The April 27 court decision, in a case by a consumer rights group against Deutsche Bank’s Postbank retail business, stated that the bank gave itself too much power to unilaterally change terms and conditions and treat customer’s lack of response as agreement. As a result of the ruling, German lenders could see half of their annual profit wiped out by compensation claims, the country’s financial regulator has warned, complicating efforts to pass on negative interest rates by raising fees.
The hit from the court decision adds to some 200 million euros in unexpected costs that Deutsche Bank could be facing after predictions for lower contributions to Europe’s Single Resolution Fund didn’t materialize. Sewing already had to drop a guidance on expenses for 2021 because of that, and von Moltke said that he’s increasingly pessimistic about next year as well.
Bloomberg reported last week that Deutsche Bank has been one of the loudest voices in calling for a reduction in the levies to the bailout fund, though lenders have struggled to convince politicians of the merits of their case.
“The official sector, in various places, understands the intellectual arguments we have made as an industry around this levy but I don’t think there’s a political, you know, consensus, around making a change to that levy,” von Moltke said.
The unexpected hits come just as the trading rally that has lifted Deutsche Bank’s earnings over the past year-and-a-half is starting to slow. Von Moltke, who spoke at the annual European Financials Conference organized by Goldman Sachs Group Inc., said that the boost from markets had “normalized” in the second quarter, a trend that is expected to continue in the remainder of the year.
Despite such obstacles, the CFO said there were reasons to be optimistic. Deutsche Bank kept gaining market share in the investment bank, while provisions for bad loans this year may come in lower than expected. The bank’s current guidance is for a provisions of 25 basis points of the loan book, which would equate about 1.1 billion euros based on figures from the end of the first quarter.
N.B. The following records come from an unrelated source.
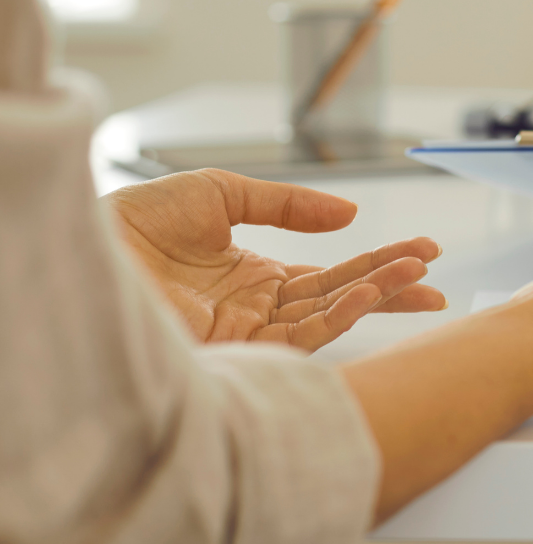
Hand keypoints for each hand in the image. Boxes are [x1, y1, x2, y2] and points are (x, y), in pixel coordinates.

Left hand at [103, 169, 446, 351]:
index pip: (330, 275)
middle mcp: (257, 310)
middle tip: (437, 274)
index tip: (424, 251)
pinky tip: (368, 293)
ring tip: (418, 276)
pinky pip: (299, 336)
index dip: (378, 262)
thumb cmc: (132, 223)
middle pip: (341, 298)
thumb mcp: (220, 193)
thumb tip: (349, 215)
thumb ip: (287, 204)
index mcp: (254, 277)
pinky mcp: (235, 350)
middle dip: (393, 285)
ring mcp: (247, 333)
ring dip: (377, 296)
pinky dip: (339, 315)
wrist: (84, 248)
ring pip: (329, 318)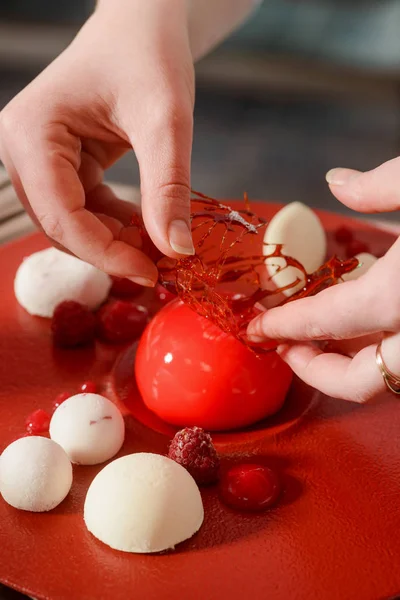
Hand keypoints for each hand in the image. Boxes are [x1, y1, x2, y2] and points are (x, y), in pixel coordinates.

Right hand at [0, 0, 194, 285]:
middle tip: (161, 266)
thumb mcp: (165, 121)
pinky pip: (85, 211)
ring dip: (115, 242)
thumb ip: (168, 188)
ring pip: (73, 225)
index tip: (152, 272)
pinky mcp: (60, 166)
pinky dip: (116, 225)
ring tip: (160, 246)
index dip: (106, 253)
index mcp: (31, 133)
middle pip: (62, 226)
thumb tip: (176, 251)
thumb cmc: (149, 55)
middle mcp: (23, 150)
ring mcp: (39, 160)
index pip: (62, 216)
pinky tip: (148, 226)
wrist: (143, 26)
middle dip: (111, 251)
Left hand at [247, 159, 399, 402]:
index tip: (257, 329)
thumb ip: (381, 185)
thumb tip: (338, 183)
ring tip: (320, 336)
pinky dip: (379, 347)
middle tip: (286, 349)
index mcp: (399, 297)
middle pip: (358, 382)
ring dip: (350, 363)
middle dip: (316, 372)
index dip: (284, 326)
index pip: (324, 321)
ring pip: (385, 378)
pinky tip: (366, 319)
Deutsche Bank has also become increasingly confident that it can pass on higher costs to customers despite the court ruling, and was prepared to lose retail clients over deposit fees, von Moltke said. The lender’s German retail unit, to which the ruling applies, had revenue of 1.2 billion euros in the second quarter of last year. The expected impact from the ruling on revenue will taper off by the fourth quarter, according to the CFO.